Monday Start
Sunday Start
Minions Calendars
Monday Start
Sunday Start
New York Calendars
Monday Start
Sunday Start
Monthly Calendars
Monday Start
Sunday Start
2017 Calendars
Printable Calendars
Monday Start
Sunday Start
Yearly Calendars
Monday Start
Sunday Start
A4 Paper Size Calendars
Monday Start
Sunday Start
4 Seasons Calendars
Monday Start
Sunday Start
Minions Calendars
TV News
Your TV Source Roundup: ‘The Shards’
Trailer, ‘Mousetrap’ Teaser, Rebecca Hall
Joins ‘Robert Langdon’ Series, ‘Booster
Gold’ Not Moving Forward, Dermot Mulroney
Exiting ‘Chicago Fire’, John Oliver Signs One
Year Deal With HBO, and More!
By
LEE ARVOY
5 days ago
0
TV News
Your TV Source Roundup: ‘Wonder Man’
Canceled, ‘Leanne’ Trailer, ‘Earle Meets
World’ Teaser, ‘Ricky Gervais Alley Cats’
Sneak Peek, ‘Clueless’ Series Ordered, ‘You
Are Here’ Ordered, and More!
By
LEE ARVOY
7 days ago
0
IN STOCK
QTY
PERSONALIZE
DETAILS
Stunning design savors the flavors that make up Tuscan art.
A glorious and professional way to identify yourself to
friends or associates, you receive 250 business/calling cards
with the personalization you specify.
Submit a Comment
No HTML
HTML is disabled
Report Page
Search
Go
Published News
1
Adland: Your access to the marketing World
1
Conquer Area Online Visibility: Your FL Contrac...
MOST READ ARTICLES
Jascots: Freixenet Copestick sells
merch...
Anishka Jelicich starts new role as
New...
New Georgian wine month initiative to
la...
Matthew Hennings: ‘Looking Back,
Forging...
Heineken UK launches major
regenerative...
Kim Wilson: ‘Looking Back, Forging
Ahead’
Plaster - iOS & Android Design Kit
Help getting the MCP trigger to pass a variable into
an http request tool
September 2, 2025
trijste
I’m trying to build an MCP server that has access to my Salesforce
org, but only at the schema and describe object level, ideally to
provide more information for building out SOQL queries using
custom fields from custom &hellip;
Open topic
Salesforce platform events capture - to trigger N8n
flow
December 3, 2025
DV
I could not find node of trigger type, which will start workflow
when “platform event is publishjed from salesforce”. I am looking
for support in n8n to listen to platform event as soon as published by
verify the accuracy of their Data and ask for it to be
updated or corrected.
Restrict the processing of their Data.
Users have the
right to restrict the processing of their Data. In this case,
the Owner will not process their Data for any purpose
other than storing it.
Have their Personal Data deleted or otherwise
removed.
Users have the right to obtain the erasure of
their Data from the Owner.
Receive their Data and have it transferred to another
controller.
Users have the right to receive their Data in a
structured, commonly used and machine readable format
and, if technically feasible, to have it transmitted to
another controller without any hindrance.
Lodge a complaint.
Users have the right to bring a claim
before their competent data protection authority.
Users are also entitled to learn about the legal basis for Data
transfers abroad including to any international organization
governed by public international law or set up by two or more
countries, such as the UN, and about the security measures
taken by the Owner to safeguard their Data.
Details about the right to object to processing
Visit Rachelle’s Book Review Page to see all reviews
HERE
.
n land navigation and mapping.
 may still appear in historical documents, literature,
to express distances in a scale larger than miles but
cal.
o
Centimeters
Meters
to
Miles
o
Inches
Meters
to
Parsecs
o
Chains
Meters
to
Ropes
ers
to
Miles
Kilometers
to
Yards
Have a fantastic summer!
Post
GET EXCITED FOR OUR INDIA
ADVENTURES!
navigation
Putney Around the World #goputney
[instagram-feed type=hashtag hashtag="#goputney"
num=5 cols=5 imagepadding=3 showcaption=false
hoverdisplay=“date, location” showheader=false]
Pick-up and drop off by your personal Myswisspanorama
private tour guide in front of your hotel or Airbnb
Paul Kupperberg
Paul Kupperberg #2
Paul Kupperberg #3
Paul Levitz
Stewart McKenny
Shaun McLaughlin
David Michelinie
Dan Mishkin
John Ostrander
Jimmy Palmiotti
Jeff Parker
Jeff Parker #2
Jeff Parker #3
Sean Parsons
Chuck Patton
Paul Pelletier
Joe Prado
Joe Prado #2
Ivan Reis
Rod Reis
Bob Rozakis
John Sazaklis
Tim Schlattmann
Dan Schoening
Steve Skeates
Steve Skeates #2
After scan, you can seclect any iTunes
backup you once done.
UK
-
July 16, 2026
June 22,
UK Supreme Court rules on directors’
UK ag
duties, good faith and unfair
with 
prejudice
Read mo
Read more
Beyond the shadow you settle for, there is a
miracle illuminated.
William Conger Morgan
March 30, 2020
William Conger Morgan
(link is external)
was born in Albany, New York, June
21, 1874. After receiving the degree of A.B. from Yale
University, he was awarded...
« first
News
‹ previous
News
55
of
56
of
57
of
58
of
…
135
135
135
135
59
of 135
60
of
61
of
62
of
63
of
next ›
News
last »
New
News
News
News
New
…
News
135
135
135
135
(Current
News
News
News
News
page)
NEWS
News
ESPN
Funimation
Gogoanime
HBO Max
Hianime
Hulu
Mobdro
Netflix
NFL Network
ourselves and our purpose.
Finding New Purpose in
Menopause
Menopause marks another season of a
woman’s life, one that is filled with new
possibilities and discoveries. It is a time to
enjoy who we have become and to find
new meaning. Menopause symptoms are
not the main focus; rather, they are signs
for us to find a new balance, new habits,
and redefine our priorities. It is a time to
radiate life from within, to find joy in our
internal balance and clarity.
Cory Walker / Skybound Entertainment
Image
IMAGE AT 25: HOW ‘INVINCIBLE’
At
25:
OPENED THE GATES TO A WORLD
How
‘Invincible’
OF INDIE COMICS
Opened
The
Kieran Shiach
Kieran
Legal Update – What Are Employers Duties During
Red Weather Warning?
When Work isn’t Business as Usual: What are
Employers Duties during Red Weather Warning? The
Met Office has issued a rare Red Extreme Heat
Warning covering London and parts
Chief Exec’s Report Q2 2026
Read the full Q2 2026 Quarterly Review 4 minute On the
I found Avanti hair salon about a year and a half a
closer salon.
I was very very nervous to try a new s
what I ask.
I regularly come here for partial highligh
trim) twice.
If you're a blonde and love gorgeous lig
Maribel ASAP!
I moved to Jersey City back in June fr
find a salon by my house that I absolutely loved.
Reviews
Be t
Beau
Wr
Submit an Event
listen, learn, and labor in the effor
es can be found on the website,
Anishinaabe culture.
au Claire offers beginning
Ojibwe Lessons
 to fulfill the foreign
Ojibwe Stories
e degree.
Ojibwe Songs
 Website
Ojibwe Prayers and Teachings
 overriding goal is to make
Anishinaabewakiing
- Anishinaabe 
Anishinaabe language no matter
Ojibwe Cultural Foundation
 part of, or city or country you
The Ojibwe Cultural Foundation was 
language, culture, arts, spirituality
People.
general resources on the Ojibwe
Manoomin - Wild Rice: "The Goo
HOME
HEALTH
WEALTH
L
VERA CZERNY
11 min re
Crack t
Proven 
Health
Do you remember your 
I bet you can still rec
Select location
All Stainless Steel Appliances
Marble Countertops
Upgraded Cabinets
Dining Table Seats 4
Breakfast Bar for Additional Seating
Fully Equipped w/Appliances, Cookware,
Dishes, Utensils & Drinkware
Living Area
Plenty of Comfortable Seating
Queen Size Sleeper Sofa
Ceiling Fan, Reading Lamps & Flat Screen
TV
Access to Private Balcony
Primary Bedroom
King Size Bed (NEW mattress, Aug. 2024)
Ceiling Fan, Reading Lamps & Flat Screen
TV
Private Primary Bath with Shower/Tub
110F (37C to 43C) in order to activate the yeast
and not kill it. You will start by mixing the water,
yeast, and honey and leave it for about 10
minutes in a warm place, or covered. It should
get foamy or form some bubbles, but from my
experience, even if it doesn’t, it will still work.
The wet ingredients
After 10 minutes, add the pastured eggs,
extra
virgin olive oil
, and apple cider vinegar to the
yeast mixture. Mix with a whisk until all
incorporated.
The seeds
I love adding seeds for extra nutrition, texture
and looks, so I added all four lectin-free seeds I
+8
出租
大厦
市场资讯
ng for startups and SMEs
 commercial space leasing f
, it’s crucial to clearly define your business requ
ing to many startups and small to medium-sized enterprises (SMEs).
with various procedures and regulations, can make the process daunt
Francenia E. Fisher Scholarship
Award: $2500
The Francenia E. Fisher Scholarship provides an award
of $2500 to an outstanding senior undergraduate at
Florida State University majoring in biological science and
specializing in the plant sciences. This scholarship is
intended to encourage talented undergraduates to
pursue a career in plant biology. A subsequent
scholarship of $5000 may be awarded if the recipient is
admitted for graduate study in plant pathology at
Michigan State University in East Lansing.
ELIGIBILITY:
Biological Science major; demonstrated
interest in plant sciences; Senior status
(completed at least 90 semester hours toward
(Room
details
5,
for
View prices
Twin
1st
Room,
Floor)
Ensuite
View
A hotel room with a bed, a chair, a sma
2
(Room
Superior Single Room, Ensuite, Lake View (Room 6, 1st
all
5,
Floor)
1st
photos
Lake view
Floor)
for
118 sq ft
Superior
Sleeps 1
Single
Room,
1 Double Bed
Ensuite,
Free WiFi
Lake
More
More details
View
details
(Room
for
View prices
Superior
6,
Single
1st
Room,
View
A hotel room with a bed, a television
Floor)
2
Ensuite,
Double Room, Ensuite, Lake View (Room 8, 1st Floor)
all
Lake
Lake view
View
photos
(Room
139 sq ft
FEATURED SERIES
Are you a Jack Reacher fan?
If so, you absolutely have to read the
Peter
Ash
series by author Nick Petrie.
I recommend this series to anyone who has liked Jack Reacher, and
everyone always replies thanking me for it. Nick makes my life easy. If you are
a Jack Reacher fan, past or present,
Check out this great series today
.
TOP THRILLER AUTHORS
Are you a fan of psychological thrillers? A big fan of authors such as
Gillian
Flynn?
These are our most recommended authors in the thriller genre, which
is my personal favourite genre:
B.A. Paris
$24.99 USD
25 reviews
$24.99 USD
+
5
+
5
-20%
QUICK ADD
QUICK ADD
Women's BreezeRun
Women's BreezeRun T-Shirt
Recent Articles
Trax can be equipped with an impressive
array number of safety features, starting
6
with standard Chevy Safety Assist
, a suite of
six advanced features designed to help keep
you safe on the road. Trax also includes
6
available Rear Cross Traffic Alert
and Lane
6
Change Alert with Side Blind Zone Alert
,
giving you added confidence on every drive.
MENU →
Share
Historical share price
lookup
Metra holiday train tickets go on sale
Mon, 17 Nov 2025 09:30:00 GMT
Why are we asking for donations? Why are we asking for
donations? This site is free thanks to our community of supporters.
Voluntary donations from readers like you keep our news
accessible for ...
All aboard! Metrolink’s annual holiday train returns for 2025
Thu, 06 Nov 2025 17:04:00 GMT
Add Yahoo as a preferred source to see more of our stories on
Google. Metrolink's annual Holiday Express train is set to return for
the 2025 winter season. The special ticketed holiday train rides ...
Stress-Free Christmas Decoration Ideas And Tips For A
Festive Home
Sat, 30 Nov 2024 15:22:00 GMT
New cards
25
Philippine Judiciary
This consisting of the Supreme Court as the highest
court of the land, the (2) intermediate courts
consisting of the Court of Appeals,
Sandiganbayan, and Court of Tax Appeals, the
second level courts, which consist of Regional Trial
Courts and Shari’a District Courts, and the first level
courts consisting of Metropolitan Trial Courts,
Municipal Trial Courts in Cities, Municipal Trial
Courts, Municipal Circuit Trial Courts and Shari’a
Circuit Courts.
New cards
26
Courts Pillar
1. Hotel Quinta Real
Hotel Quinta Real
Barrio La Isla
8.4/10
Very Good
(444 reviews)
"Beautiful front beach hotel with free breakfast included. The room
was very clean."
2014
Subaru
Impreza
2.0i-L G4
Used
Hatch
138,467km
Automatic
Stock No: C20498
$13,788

■ ■ ■ ■ ■

Count every line of the listing holding the string "features". Reply with the total alone.

* Solution below
2